September 16

We started Sarah’s Oxcarbazepine a week ago in the evening. That is her anti-seizure medication. I’m trying to learn the name of it so I can direct a sitter to give it to her if need be. If I only remember its other name (Trileptal) that isn’t written anywhere on the box or bottle, then that isn’t much help. We think she is handling it ok in terms of side effects, which must be minor if she is experiencing them at all. Today we increase the dose. We have to build up to the desired amount.

Yesterday felt hard. It was the first time this season that I took the girls to gymnastics, and I felt like my presence did the opposite of helping. It seemed like Sarah was purposely trying to annoy me by doing things she knows I don’t want her to do, such as cracking her knuckles and sticking her hand in her mouth. I moved away from her group but stayed in the room. Since her group has two teachers I really think a parent in the room is no longer needed and may be a hindrance. 

We had a couple of parties to attend, and Carl was out of town for the day. I felt like I needed to be with Sarah a bit more, either just wanting to give her some company so she wasn’t eating alone, or to make sure she didn’t do things she shouldn’t. It didn’t always feel easy to go connect with other grown-ups. Sometimes I have plenty of ease and confidence. Sometimes I don’t. Yesterday there were times when I felt lonely, in a way that is unusual for me. It was the loneliness that other parents of kids with special needs describe and I think I am so fortunate to avoid. Sometimes that loneliness can hit like a ton of bricks and it is a mucky load of awfulness because it is me feeling separate and not able to hang out with my friends because of my daughter. That is how it feels. I know it is really because of how I am seeing the situation. Then I judge her and begrudge her. Then I feel like the worst mom, wanting her to be more this and less that. By the end of the second party things were ok again. I connected with my friends. Sarah played independently. Sarah and I had some sweet snuggles and laughs. Still, yesterday was hard. 
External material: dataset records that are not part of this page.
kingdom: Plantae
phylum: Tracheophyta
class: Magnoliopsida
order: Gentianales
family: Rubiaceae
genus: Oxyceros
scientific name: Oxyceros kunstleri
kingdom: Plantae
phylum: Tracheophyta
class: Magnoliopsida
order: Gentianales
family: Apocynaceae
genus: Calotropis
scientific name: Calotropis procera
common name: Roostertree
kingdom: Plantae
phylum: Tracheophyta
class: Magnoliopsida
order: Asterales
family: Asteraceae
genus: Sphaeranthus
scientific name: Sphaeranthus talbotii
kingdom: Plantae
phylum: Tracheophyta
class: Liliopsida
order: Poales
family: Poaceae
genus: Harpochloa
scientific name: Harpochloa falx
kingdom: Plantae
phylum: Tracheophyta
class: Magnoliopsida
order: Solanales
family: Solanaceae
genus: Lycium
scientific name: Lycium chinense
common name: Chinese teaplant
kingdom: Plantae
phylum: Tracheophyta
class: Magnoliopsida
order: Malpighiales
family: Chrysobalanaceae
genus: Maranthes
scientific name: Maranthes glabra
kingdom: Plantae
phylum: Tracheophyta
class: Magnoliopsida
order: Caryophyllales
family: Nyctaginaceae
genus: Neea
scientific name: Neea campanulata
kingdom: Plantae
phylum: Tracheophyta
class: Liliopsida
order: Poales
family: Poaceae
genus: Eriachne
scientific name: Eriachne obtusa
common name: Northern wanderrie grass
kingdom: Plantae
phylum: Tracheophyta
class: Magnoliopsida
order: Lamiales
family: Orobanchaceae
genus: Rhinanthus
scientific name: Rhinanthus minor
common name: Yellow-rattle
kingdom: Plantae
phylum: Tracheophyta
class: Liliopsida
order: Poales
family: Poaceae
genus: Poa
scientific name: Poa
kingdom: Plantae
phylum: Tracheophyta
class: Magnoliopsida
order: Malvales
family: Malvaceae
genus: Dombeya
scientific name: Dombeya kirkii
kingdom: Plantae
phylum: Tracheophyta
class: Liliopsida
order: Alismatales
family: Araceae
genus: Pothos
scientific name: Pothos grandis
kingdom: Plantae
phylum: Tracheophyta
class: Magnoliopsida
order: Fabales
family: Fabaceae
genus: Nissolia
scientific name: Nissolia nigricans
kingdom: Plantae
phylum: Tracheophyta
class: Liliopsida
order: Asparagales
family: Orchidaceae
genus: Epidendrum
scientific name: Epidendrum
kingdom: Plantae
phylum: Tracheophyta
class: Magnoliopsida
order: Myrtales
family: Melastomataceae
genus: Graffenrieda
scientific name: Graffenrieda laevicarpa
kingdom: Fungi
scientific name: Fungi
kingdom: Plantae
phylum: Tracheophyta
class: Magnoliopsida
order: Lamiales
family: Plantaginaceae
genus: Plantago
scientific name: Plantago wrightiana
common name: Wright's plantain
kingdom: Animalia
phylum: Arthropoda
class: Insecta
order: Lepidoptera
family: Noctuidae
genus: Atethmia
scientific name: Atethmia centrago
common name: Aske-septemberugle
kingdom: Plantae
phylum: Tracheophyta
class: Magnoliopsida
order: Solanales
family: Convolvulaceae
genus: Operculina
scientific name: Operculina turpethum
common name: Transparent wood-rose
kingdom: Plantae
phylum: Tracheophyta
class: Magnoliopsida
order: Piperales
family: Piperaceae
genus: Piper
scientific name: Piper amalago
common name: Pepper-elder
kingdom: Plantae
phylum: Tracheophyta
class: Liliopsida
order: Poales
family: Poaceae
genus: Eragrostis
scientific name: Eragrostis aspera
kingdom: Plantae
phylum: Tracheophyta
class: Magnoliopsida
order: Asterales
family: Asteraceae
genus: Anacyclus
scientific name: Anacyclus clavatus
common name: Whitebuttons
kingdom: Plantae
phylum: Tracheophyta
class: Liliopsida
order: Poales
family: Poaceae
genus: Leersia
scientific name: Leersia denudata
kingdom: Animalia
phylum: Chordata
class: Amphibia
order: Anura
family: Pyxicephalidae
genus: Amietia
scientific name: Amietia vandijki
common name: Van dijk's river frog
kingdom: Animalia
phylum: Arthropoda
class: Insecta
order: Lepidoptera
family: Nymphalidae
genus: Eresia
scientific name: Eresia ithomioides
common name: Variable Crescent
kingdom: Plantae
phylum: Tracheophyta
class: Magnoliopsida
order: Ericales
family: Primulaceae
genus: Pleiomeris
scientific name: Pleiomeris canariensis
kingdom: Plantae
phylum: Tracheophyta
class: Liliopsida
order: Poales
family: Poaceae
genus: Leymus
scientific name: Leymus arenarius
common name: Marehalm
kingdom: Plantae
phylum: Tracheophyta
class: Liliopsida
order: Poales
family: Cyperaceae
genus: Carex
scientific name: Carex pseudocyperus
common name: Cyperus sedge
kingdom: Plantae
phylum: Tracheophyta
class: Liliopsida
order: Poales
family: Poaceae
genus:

Sarah now wants to make pretend food with real ingredients all the time. I do not want this. It was fine when I was ready to supervise. I do not want it all of the time when I am not watching. I do not want to be in the kitchen all of the time. I do not want her using up all of my ingredients so that I won’t have them when I want to make real food. With this and other things, such as being on time, I feel like there is a constant battle within me where I want things to be a certain way, but I judge that and think I should loosen up more, but then feel out of control and frustrated. So I’m frustrated and judgmental and then judging myself as a bad person for my frustration and judgement. 

When an update feels full of difficulty then I am tempted to erase it or edit it, but then I remind myself that I’m probably not the only one who has these moments and maybe all of us can feel less lonely if some of us share the feelings. That is what I love most about some of my favorite writers. So. I’m sure next week will be better. I’m sure today will be better. 

There is one shining note of wonderfulness. This isn’t quite new but I’m noticing it newly and appreciating it more than ever. I realized that one of the girls’ friends really is a friend to Sarah too. Most kids are really Amy’s friends. Sarah doesn’t really play with them nor they with her. But there is one kid who seeks Sarah out! She goes to find her and hang out with her, usually with parallel play. They have an ease together. This feels like a really big and wonderful deal. How are we so lucky to have this person in our lives? Now the only piece I want is for Sarah to feel the same about the other kid and seek her out. Maybe in time. 

Yesterday we sorted through the girls’ pajama drawers. Amy decided to part with a few items. Sarah wanted to keep everything, but she really enjoyed the activity.